Only those lines in the data below from the line containing "Assignment 1: Uploaded" through the line containing "Assignment 2: <https://github.com/taeeunun00/Assignment_2.git>", both included, should be restated word for word.

• **Information provided**:
BEGIN

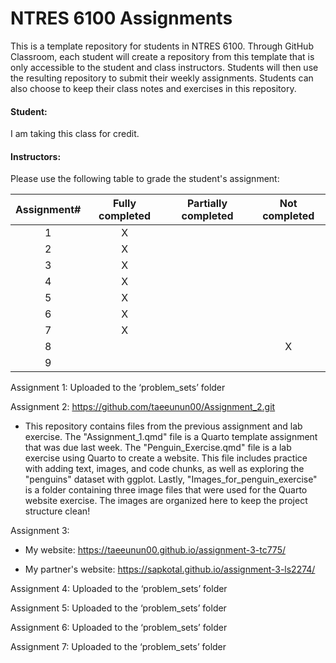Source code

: # NTRES 6100 Assignments

This is a template repository for students in NTRES 6100. Through GitHub Classroom, each student will create a repository from this template that is only accessible to the student and class instructors. Students will then use the resulting repository to submit their weekly assignments. Students can also choose to keep their class notes and exercises in this repository.

#### Student:

I am taking this class for credit.

#### Instructors:

Please use the following table to grade the student's assignment:

| Assignment# | Fully completed | Partially completed | Not completed |
|:-----------:|:---------------:|:-------------------:|:-------------:|
|      1      |        X        |                     |               |
|      2      |        X        |                     |               |
|      3      |        X        |                     |               |
|      4      |        X        |                     |               |
|      5      |       X          |                     |               |
|      6      |       X          |                     |               |
|      7      |       X          |                     |               |
|      8      |                 |                     |       X        |
|      9      |                 |                     |               |

Assignment 1: Uploaded to the ‘problem_sets’ folder

Assignment 2: <https://github.com/taeeunun00/Assignment_2.git>

-   This repository contains files from the previous assignment and lab exercise. The "Assignment_1.qmd" file is a Quarto template assignment that was due last week. The "Penguin_Exercise.qmd" file is a lab exercise using Quarto to create a website. This file includes practice with adding text, images, and code chunks, as well as exploring the "penguins" dataset with ggplot. Lastly, "Images_for_penguin_exercise" is a folder containing three image files that were used for the Quarto website exercise. The images are organized here to keep the project structure clean!

Assignment 3:

-   My website: <https://taeeunun00.github.io/assignment-3-tc775/>

-   My partner's website: <https://sapkotal.github.io/assignment-3-ls2274/>

Assignment 4: Uploaded to the ‘problem_sets’ folder

Assignment 5: Uploaded to the ‘problem_sets’ folder

Assignment 6: Uploaded to the ‘problem_sets’ folder

Assignment 7: Uploaded to the ‘problem_sets’ folder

END

• **Answer area**:
Assignment 1: Uploaded to the ‘problem_sets’ folder

Assignment 2: <https://github.com/taeeunun00/Assignment_2.git>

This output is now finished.